Gunfire rang out across Burkina Faso's capital on Saturday and fire broke out at the French embassy as self-declared leader Ibrahim Traore accused President Paul-Henri Damiba of staging a counter-offensive after his apparent ouster a day earlier.
The standoff signals deep division within the army and a worrying new chapter for Burkina Faso, where a rampant Islamist insurgency has undermined faith in the authorities and displaced almost 2 million people.
"I call on Captain Traore and company to come to their senses to avoid a fratricidal war which Burkina Faso does not need," Damiba said on Saturday in his first statement on the crisis, posted on the official Facebook page of the presidency.
The West African country and former French protectorate has become the epicentre of violence carried out by groups linked to al Qaeda and Islamic State that began in neighbouring Mali in 2012 and has spread to other countries south of the Sahara Desert.
The Burkinabe army chief of staff called on opposing factions to cease hostilities and continue talks, adding that the situation was "an internal crisis within the National Armed Forces".
The U.S. State Department and the U.N. secretary-general denounced the upheaval.
"He strongly condemns any attempt to seize power by the force of arms and calls on all actors to refrain from violence and seek dialogue," a spokesperson for Secretary-General Antonio Guterres said in a statement.
Forces loyal to Traore appeared on state television and said Damiba had taken refuge at a French army base from where he was organising the counter-strike.

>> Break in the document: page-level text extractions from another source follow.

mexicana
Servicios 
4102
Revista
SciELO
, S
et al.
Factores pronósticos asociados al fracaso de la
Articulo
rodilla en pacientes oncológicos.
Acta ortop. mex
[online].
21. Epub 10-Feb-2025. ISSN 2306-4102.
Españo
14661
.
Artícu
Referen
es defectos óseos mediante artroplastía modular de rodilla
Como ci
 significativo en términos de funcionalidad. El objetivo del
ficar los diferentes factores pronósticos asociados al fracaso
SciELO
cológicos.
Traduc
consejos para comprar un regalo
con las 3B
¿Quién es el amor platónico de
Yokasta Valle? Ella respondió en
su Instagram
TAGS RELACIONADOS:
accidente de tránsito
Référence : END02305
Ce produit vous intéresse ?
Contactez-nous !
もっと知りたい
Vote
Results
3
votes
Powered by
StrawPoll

The French foreign ministry issued a statement saying the base had never hosted Damiba, who seized power in a Jan. 24 coup. Damiba also denied he was at the base, saying the reports were a deliberate manipulation of public opinion.
But hundreds of people who support Traore's takeover gathered in front of the French embassy in protest on Saturday. Anti-French demonstrators also gathered and stoned the French Cultural Centre in the Southern town of Bobo-Dioulasso.

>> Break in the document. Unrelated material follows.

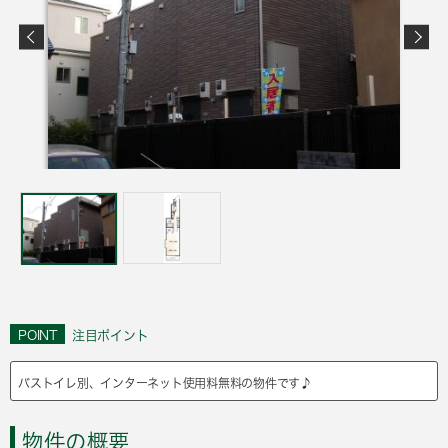
POINT
注目ポイント
バストイレ別、インターネット使用料無料の物件です♪
物件の概要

In the early evening, a fire broke out at the embassy and several shots were heard. The French foreign ministry said it condemned violence against its embassy.
Earlier in the day, scattered shots had rung out, armed helicopters circled the presidential palace and a convoy of special forces swept through central Ouagadougou after Traore announced on state television the previous evening that he had seized control in what would be the second coup this year.
"They led a counter-offensive this morning. Some of the special forces were sent ... and also the air base has been manipulated," Traore told radio station Omega on Saturday.
Damiba's whereabouts remain unknown.
Mali, Chad, and Guinea have all seen coups since 2020, raising fears of a backslide towards military rule in a region that had made democratic progress over the past decade.